WHAT YOU WILL DO:
Change every "callback" in the records below to "handler", leaving everything else as it is.

TASK INPUT:
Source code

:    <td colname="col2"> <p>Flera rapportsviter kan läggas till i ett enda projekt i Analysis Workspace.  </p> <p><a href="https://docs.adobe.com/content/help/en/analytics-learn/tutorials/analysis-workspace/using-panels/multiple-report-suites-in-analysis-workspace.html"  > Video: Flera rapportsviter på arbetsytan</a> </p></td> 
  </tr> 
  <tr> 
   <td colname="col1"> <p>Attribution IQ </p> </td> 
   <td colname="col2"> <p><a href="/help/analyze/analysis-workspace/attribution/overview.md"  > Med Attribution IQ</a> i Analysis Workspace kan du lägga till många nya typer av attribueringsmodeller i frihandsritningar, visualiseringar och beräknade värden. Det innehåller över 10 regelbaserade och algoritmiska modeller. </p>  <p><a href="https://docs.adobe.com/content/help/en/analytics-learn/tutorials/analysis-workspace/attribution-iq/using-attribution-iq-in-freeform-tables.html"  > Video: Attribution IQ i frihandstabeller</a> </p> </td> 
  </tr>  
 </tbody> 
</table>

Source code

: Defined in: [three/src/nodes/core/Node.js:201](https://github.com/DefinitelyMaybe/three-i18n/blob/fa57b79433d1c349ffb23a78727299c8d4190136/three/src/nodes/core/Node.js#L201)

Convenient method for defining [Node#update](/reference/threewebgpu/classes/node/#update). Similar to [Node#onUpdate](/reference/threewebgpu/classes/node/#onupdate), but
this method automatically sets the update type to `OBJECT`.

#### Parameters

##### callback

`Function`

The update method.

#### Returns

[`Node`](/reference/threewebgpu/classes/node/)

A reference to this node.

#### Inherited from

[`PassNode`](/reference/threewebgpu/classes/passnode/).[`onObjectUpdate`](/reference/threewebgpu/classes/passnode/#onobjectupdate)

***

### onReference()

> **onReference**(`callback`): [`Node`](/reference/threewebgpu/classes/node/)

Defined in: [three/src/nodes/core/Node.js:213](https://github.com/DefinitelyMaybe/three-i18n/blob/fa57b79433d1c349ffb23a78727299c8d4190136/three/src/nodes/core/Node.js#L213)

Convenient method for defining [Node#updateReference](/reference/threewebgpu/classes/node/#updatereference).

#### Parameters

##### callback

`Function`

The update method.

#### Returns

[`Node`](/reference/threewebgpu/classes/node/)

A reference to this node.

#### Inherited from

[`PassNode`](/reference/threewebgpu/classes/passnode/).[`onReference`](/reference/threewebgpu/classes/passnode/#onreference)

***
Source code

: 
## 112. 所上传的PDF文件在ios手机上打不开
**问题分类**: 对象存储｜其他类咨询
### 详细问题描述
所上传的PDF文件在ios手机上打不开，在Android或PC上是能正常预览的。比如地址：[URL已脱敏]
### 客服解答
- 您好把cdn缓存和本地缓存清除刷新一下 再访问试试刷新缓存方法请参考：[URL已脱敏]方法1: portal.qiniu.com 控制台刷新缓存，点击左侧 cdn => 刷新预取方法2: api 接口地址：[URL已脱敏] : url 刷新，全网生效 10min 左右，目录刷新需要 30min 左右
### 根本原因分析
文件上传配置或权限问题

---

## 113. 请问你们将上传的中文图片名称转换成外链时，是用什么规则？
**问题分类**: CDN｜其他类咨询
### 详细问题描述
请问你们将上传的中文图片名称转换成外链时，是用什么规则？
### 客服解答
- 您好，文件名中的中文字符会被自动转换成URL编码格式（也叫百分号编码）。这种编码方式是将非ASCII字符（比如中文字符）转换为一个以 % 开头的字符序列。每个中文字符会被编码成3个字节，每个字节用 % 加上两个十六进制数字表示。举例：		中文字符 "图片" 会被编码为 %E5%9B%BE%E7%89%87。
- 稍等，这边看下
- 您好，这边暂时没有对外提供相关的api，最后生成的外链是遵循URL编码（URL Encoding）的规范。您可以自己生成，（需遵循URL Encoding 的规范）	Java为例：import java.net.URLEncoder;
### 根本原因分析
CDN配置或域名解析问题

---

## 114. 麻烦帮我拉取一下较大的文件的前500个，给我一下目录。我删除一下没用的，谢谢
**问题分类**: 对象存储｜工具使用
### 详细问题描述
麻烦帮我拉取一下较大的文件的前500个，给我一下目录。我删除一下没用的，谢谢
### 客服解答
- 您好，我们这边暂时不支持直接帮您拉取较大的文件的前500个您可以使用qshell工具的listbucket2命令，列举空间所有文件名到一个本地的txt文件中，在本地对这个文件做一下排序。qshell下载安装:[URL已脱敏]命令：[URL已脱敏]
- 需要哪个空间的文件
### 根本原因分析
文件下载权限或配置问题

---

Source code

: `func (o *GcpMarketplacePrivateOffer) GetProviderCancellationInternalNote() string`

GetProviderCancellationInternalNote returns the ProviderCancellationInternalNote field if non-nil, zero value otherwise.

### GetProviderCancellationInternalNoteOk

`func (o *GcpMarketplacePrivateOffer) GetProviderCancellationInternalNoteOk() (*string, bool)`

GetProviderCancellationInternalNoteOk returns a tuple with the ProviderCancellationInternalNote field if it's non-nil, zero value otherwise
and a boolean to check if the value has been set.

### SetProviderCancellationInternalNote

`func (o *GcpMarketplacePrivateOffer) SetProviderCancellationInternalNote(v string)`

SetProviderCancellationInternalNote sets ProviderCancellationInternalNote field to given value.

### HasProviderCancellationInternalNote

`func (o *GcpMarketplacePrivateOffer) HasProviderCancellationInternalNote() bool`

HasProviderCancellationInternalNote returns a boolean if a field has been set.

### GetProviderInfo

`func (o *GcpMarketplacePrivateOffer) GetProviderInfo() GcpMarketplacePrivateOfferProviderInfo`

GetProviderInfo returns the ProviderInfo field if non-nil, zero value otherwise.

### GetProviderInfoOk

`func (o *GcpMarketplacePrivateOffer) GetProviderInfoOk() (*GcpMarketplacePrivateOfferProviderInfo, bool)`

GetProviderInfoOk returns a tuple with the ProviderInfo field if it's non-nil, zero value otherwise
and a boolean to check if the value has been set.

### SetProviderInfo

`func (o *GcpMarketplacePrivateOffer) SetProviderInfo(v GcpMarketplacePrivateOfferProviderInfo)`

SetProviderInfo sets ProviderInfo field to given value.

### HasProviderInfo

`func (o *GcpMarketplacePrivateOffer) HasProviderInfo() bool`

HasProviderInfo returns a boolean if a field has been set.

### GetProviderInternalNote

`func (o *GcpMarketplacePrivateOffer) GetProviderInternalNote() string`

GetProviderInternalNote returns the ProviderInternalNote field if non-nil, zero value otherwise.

RESPONSE TO THE TASK:
Source code

:    <td colname="col2"> <p>Flera rapportsviter kan läggas till i ett enda projekt i Analysis Workspace.  </p> <p><a href="https://docs.adobe.com/content/help/en/analytics-learn/tutorials/analysis-workspace/using-panels/multiple-report-suites-in-analysis-workspace.html"  > Video: Flera rapportsviter på arbetsytan</a> </p></td> 
  </tr> 
  <tr> 
   <td colname="col1"> <p>Attribution IQ </p> </td> 
   <td colname="col2"> <p><a href="/help/analyze/analysis-workspace/attribution/overview.md"  > Med Attribution IQ</a> i Analysis Workspace kan du lägga till många nya typer av attribueringsmodeller i frihandsritningar, visualiseringar och beräknade värden. Det innehåller över 10 regelbaserade och algoritmiska modeller. </p>  <p><a href="https://docs.adobe.com/content/help/en/analytics-learn/tutorials/analysis-workspace/attribution-iq/using-attribution-iq-in-freeform-tables.html"  > Video: Attribution IQ i frihandstabeller</a> </p> </td> 
  </tr>  
 </tbody> 
</table>

Source code

: Defined in: [three/src/nodes/core/Node.js:201](https://github.com/DefinitelyMaybe/three-i18n/blob/fa57b79433d1c349ffb23a78727299c8d4190136/three/src/nodes/core/Node.js#L201)

Convenient method for defining [Node#update](/reference/threewebgpu/classes/node/#update). Similar to [Node#onUpdate](/reference/threewebgpu/classes/node/#onupdate), but
this method automatically sets the update type to `OBJECT`.

#### Parameters

##### handler

`Function`

The update method.

#### Returns

[`Node`](/reference/threewebgpu/classes/node/)

A reference to this node.

#### Inherited from

[`PassNode`](/reference/threewebgpu/classes/passnode/).[`onObjectUpdate`](/reference/threewebgpu/classes/passnode/#onobjectupdate)

***

### onReference()

> **onReference**(`handler`): [`Node`](/reference/threewebgpu/classes/node/)

Defined in: [three/src/nodes/core/Node.js:213](https://github.com/DefinitelyMaybe/three-i18n/blob/fa57b79433d1c349ffb23a78727299c8d4190136/three/src/nodes/core/Node.js#L213)

Convenient method for defining [Node#updateReference](/reference/threewebgpu/classes/node/#updatereference).

#### Parameters

##### handler

`Function`

The update method.

#### Returns

[`Node`](/reference/threewebgpu/classes/node/)

A reference to this node.

#### Inherited from

[`PassNode`](/reference/threewebgpu/classes/passnode/).[`onReference`](/reference/threewebgpu/classes/passnode/#onreference)

***
Source code

: 
## 112. 所上传的PDF文件在ios手机上打不开
**问题分类**: 对象存储｜其他类咨询
### 详细问题描述
所上传的PDF文件在ios手机上打不开，在Android或PC上是能正常预览的。比如地址：[URL已脱敏]
### 客服解答
- 您好把cdn缓存和本地缓存清除刷新一下 再访问试试刷新缓存方法请参考：[URL已脱敏]方法1: portal.qiniu.com 控制台刷新缓存，点击左侧 cdn => 刷新预取方法2: api 接口地址：[URL已脱敏] : url 刷新，全网生效 10min 左右，目录刷新需要 30min 左右
### 根本原因分析
文件上传配置或权限问题

---

## 113. 请问你们将上传的中文图片名称转换成外链时，是用什么规则？
**问题分类**: CDN｜其他类咨询
### 详细问题描述
请问你们将上传的中文图片名称转换成外链时，是用什么规则？
### 客服解答
- 您好，文件名中的中文字符会被自动转换成URL编码格式（也叫百分号编码）。这种编码方式是将非ASCII字符（比如中文字符）转换为一个以 % 开头的字符序列。每个中文字符会被编码成3个字节，每个字节用 % 加上两个十六进制数字表示。举例：		中文字符 "图片" 会被编码为 %E5%9B%BE%E7%89%87。
- 稍等，这边看下
- 您好，这边暂时没有对外提供相关的api，最后生成的外链是遵循URL编码（URL Encoding）的规范。您可以自己生成，（需遵循URL Encoding 的规范）	Java为例：import java.net.URLEncoder;
### 根本原因分析
CDN配置或域名解析问题

---

## 114. 麻烦帮我拉取一下较大的文件的前500个，给我一下目录。我删除一下没用的，谢谢
**问题分类**: 对象存储｜工具使用
### 详细问题描述
麻烦帮我拉取一下较大的文件的前500个，给我一下目录。我删除一下没用的，谢谢
### 客服解答
- 您好，我们这边暂时不支持直接帮您拉取较大的文件的前500个您可以使用qshell工具的listbucket2命令，列举空间所有文件名到一个本地的txt文件中，在本地对这个文件做一下排序。qshell下载安装:[URL已脱敏]命令：[URL已脱敏]
- 需要哪个空间的文件
### 根本原因分析
文件下载权限或配置问题

---

Source code

: `func (o *GcpMarketplacePrivateOffer) GetProviderCancellationInternalNote() string`

GetProviderCancellationInternalNote returns the ProviderCancellationInternalNote field if non-nil, zero value otherwise.

### GetProviderCancellationInternalNoteOk

`func (o *GcpMarketplacePrivateOffer) GetProviderCancellationInternalNoteOk() (*string, bool)`

GetProviderCancellationInternalNoteOk returns a tuple with the ProviderCancellationInternalNote field if it's non-nil, zero value otherwise
and a boolean to check if the value has been set.

### SetProviderCancellationInternalNote

`func (o *GcpMarketplacePrivateOffer) SetProviderCancellationInternalNote(v string)`

SetProviderCancellationInternalNote sets ProviderCancellationInternalNote field to given value.

### HasProviderCancellationInternalNote

`func (o *GcpMarketplacePrivateOffer) HasProviderCancellationInternalNote() bool`

HasProviderCancellationInternalNote returns a boolean if a field has been set.

### GetProviderInfo

`func (o *GcpMarketplacePrivateOffer) GetProviderInfo() GcpMarketplacePrivateOfferProviderInfo`

GetProviderInfo returns the ProviderInfo field if non-nil, zero value otherwise.

### GetProviderInfoOk

`func (o *GcpMarketplacePrivateOffer) GetProviderInfoOk() (*GcpMarketplacePrivateOfferProviderInfo, bool)`

GetProviderInfoOk returns a tuple with the ProviderInfo field if it's non-nil, zero value otherwise
and a boolean to check if the value has been set.

### SetProviderInfo

`func (o *GcpMarketplacePrivateOffer) SetProviderInfo(v GcpMarketplacePrivateOfferProviderInfo)`

SetProviderInfo sets ProviderInfo field to given value.

### HasProviderInfo

`func (o *GcpMarketplacePrivateOffer) HasProviderInfo() bool`

HasProviderInfo returns a boolean if a field has been set.

### GetProviderInternalNote

`func (o *GcpMarketplacePrivateOffer) GetProviderInternalNote() string`

GetProviderInternalNote returns the ProviderInternalNote field if non-nil, zero value otherwise.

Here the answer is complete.